▸ DATA FOR THE TASK
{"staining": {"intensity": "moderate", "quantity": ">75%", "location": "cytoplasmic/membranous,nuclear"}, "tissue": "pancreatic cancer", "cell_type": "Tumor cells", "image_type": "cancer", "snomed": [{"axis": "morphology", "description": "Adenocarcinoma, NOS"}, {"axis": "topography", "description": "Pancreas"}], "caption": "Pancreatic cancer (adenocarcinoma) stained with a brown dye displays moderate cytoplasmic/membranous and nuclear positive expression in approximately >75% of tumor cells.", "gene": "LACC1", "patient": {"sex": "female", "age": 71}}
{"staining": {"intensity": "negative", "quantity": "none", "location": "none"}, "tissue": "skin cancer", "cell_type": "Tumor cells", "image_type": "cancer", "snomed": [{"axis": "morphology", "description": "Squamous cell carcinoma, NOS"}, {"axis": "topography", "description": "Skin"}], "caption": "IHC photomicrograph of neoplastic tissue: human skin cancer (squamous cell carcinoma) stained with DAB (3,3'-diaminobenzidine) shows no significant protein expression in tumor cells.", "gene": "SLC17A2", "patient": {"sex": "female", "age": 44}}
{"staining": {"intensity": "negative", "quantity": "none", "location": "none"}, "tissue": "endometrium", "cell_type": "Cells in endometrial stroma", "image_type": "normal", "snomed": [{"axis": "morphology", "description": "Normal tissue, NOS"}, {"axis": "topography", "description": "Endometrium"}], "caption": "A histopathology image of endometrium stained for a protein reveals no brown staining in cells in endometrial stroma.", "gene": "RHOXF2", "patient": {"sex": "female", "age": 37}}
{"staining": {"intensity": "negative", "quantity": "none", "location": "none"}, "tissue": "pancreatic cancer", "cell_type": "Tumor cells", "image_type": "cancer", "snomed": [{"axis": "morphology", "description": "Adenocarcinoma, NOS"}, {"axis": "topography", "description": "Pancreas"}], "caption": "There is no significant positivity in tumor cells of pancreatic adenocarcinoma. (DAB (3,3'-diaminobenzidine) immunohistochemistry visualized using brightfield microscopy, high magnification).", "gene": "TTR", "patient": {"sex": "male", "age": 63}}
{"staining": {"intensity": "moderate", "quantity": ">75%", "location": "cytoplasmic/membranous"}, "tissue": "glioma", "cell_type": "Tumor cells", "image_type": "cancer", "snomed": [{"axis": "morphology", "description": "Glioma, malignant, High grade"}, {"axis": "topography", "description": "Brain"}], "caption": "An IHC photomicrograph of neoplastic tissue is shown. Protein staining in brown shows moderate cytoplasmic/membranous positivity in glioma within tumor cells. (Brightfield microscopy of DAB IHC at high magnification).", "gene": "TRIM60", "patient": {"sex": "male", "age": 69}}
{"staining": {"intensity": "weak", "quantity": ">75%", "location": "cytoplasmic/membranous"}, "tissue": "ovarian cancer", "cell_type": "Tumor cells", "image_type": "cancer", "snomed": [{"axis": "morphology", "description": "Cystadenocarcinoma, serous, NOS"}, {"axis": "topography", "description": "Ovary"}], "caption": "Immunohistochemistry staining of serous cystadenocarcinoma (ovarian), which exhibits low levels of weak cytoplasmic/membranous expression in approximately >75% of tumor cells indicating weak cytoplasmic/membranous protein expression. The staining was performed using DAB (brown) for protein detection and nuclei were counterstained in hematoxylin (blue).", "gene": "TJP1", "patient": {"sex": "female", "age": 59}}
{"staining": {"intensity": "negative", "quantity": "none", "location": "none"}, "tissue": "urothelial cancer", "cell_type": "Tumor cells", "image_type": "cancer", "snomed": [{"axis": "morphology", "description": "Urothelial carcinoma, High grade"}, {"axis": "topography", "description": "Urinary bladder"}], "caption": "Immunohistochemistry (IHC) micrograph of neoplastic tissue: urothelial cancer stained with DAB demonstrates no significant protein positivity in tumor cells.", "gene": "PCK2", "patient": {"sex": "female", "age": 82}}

▸ AIM OF THE TASK
Starting at the first line of the records above, please copy every line exactly through the line containing "is no significant", and stop there.

▸ WRITTEN ANSWER
{"staining": {"intensity": "moderate", "quantity": ">75%", "location": "cytoplasmic/membranous,nuclear"}, "tissue": "pancreatic cancer", "cell_type": "Tumor cells", "image_type": "cancer", "snomed": [{"axis": "morphology", "description": "Adenocarcinoma, NOS"}, {"axis": "topography", "description": "Pancreas"}], "caption": "Pancreatic cancer (adenocarcinoma) stained with a brown dye displays moderate cytoplasmic/membranous and nuclear positive expression in approximately >75% of tumor cells.", "gene": "LACC1", "patient": {"sex": "female", "age": 71}}
{"staining": {"intensity": "negative", "quantity": "none", "location": "none"}, "tissue": "skin cancer", "cell_type": "Tumor cells", "image_type": "cancer", "snomed": [{"axis": "morphology", "description": "Squamous cell carcinoma, NOS"}, {"axis": "topography", "description": "Skin"}], "caption": "IHC photomicrograph of neoplastic tissue: human skin cancer (squamous cell carcinoma) stained with DAB (3,3'-diaminobenzidine) shows no significant protein expression in tumor cells.", "gene": "SLC17A2", "patient": {"sex": "female", "age": 44}}
{"staining": {"intensity": "negative", "quantity": "none", "location": "none"}, "tissue": "endometrium", "cell_type": "Cells in endometrial stroma", "image_type": "normal", "snomed": [{"axis": "morphology", "description": "Normal tissue, NOS"}, {"axis": "topography", "description": "Endometrium"}], "caption": "A histopathology image of endometrium stained for a protein reveals no brown staining in cells in endometrial stroma.", "gene": "RHOXF2", "patient": {"sex": "female", "age": 37}}
{"staining": {"intensity": "negative", "quantity": "none", "location": "none"}, "tissue": "pancreatic cancer", "cell_type": "Tumor cells", "image_type": "cancer", "snomed": [{"axis": "morphology", "description": "Adenocarcinoma, NOS"}, {"axis": "topography", "description": "Pancreas"}], "caption": "There is no significant positivity in tumor cells of pancreatic adenocarcinoma. (DAB (3,3'-diaminobenzidine) immunohistochemistry visualized using brightfield microscopy, high magnification).", "gene": "TTR", "patient": {"sex": "male", "age": 63}}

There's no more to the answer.